• Task prompt:
Please copy out the entries below exactly, beginning with the line that contains "get it customised" and ending with the line that contains "August 2018", and include nothing outside that span.

(Record extracts)

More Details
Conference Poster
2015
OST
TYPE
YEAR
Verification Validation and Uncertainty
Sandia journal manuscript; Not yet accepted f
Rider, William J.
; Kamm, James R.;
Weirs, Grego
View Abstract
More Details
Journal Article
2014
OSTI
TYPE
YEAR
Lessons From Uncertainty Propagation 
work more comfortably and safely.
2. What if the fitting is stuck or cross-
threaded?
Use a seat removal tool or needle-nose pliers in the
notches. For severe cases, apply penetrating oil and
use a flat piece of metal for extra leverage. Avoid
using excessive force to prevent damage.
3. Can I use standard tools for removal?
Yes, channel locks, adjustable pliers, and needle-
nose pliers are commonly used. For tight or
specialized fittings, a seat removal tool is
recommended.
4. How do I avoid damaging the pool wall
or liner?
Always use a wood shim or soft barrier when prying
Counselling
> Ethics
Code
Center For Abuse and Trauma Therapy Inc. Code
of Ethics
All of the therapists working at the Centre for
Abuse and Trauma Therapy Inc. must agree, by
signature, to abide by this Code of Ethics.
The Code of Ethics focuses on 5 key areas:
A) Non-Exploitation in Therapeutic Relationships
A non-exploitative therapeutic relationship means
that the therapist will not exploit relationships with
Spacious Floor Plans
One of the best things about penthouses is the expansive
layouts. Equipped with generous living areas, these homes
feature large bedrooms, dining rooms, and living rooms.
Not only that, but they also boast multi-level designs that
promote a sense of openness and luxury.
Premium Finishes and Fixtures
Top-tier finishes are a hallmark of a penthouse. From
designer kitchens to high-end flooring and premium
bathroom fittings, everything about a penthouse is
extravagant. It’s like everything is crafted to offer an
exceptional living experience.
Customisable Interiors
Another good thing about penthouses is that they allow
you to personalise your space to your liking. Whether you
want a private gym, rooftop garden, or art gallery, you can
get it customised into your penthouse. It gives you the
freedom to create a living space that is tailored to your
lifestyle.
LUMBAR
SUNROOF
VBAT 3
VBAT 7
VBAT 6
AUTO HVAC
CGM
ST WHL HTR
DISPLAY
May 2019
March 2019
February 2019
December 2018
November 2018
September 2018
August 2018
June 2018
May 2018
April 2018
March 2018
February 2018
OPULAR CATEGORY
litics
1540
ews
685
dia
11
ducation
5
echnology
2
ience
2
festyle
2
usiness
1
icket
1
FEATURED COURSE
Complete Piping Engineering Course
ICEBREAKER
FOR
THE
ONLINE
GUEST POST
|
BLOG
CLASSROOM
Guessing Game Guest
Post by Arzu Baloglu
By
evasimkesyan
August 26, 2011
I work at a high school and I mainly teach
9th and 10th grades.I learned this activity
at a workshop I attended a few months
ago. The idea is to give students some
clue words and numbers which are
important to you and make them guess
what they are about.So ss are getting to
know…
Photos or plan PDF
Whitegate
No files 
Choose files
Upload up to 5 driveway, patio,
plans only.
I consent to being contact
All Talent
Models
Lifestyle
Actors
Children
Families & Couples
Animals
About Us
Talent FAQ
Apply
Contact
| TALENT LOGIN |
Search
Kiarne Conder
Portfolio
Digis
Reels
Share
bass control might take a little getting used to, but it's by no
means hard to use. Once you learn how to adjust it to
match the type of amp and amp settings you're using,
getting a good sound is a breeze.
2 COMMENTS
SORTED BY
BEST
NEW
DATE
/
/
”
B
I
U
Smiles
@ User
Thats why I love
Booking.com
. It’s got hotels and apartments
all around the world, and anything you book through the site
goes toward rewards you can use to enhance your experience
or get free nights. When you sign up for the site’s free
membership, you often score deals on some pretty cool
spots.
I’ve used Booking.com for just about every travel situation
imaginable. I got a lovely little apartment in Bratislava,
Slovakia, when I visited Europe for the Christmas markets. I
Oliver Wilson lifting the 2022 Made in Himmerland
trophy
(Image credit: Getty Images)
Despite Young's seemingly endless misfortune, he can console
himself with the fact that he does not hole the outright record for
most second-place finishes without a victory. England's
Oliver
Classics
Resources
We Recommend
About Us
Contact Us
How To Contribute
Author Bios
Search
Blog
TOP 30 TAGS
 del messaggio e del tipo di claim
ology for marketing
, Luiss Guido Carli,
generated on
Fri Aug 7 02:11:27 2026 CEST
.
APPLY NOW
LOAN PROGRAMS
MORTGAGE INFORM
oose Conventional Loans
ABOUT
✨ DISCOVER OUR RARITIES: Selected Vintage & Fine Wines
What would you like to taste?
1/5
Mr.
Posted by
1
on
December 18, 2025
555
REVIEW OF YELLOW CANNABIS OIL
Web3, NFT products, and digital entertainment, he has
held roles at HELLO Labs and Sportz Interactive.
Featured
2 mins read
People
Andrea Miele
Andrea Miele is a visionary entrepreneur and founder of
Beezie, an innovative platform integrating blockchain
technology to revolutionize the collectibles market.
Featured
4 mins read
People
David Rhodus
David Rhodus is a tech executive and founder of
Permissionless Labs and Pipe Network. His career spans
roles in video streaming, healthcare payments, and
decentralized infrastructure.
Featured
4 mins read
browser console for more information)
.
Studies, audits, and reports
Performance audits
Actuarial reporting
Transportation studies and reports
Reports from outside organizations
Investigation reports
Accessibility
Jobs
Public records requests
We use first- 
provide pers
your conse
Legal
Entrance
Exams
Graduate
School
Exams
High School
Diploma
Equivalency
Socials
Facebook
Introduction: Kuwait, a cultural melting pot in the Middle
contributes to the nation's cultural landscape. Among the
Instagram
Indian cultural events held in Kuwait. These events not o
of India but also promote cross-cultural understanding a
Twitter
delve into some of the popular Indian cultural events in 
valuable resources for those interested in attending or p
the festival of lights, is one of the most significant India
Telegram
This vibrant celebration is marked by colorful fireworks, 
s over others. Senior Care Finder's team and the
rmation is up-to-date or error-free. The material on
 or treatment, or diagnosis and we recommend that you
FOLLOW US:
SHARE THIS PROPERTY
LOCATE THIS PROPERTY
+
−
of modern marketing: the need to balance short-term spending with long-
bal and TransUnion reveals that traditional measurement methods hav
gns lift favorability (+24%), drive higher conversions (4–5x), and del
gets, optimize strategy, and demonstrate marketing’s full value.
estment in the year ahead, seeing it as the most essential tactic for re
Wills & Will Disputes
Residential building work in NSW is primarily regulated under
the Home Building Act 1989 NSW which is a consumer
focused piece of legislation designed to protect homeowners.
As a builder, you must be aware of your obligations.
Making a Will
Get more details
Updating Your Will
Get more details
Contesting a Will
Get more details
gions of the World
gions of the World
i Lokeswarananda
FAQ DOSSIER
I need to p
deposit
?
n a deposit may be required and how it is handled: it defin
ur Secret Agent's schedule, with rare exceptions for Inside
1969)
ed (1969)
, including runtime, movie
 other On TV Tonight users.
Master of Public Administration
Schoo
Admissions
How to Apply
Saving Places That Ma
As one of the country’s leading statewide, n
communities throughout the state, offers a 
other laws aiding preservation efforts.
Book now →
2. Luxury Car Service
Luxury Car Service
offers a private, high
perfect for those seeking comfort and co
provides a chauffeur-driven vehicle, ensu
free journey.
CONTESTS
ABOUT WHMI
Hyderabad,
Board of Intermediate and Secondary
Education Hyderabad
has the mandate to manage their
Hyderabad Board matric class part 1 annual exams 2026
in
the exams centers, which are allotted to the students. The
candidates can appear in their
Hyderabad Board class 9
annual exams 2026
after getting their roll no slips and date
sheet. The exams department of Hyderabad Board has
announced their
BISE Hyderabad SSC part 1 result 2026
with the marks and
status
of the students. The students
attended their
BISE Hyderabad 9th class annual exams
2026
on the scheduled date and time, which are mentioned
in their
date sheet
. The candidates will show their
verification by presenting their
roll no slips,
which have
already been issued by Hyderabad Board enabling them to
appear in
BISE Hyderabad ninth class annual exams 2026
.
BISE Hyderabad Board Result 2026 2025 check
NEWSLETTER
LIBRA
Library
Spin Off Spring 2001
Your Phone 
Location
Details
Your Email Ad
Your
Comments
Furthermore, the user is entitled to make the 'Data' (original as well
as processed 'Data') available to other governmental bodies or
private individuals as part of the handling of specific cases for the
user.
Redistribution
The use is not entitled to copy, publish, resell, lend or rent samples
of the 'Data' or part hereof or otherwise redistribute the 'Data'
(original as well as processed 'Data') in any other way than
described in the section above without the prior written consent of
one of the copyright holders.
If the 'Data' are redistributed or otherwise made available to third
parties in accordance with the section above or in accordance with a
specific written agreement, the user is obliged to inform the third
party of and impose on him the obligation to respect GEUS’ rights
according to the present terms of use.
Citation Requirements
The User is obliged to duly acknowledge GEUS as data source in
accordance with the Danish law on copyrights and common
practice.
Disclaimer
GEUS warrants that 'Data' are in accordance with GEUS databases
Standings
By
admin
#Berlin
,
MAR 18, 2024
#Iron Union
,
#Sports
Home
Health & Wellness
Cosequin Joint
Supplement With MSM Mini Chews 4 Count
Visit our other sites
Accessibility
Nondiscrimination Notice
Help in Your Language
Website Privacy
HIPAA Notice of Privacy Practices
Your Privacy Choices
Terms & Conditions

(End Record extracts)

• Written reply:
get it customised into your penthouse. It gives you the
freedom to create a living space that is tailored to your
lifestyle.
LUMBAR
SUNROOF
VBAT 3
VBAT 7
VBAT 6
AUTO HVAC
CGM
ST WHL HTR
DISPLAY
May 2019
March 2019
February 2019
December 2018
November 2018
September 2018
August 2018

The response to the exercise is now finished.